Yom Shishi, 26 Tishri 5776
Friday, 9 October 2015
Biennial Print E-mail

Thank you to all of you who attended our Biennial Conference 2014.

The feedback and the article in The JC speak for themselves – it was a phenomenal event with over 300 participants. Look out for a five-page Biennial special in our next edition of LJToday.

bienniallogo_for_lj_websiteBelow are extracts from the article featured in our next LJ Today:

The conference was titled ‘Radical Roots, Relevant Responses / Relevant Roots, Radical Responses’. Its aim was to challenge attendees to recall the words and actions of the founders of Liberal Judaism and use them as a springboard for individuals and communities to examine different ways of responding to their own future and that of the world around them.

The keynote speaker Jonah Pesner – vice president of our sister movement in America, the Union for Reform Judaism (URJ) – spoke passionately about his own life story and how it had inspired him and the URJ to get involved in major social action projects. He completely drew in the audience, stirring a very British crowd of Jews to applaud, call out and talk one-on-one with each other in a very American way. His speech was described as “energising and totally intoxicating”.

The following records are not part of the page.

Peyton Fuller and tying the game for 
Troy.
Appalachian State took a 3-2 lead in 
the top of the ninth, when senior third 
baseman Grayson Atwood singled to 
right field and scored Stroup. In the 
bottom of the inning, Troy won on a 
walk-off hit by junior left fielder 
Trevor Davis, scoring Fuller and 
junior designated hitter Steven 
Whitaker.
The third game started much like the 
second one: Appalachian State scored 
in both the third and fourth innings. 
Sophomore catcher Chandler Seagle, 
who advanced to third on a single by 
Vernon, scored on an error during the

Others to enthuse the Biennial with their words included Liberal Judaism chief executive Rabbi Danny Rich, chairman Lucian J Hudson, president Rabbi Dr Andrew Goldstein and chair of Rabbinic Conference Rabbi Charley Baginsky.

Many members of the conference were also lucky enough to attend one of the sessions led by Fania Oz-Salzberger, professor of history at the University of Haifa and co-author with her father, Amos Oz, of Jews and Words. Fania brought new ideas and vision to the Biennial and formed a dream team with our own Rabbi Dr David J Goldberg. She said: “Not only did I have a wonderful time, but I felt at home with a community of like-minded people.”

One key goal of Biennial 2014 was a determination not to be locked into the past, nor to spend time visioning without learning from the present. Time was specifically dedicated to sharing the real issues within our communities and the promotion of Liberal Judaism’s Resource Bank and Philosophy of Co-operation. Each community also created their own door to display at the Biennial, allowing congregations a chance to celebrate and share the work they do and provide a means to inspire others. Perhaps the most significant innovation of this year’s event was the launch of the Emerging Leadership Network (ELN), bringing together future leaders from each community to meet, support each other and attend bespoke sessions.

Rabbi Charley Baginsky – chair of the Biennial organising committee – said: “While I wanted to help create a conference that would be an inspiring weekend, a weekend is simply a moment – Liberal Judaism needs a conference that helps people transform their moments on Biennial into actions that create continual moments within their home communities.”

The final session, run by Rabbi Rebecca Qassim Birk, brought together the feeling that ran throughout the weekend that the radical and relevant responses of Liberal Judaism had been reinvigorated. These were then transformed into individual commitments to take the Biennial’s work home to all those that had not had the privilege of attending.

Biennial 2014 may have been a moment, but it was a moment that Liberal Judaism can be truly proud of.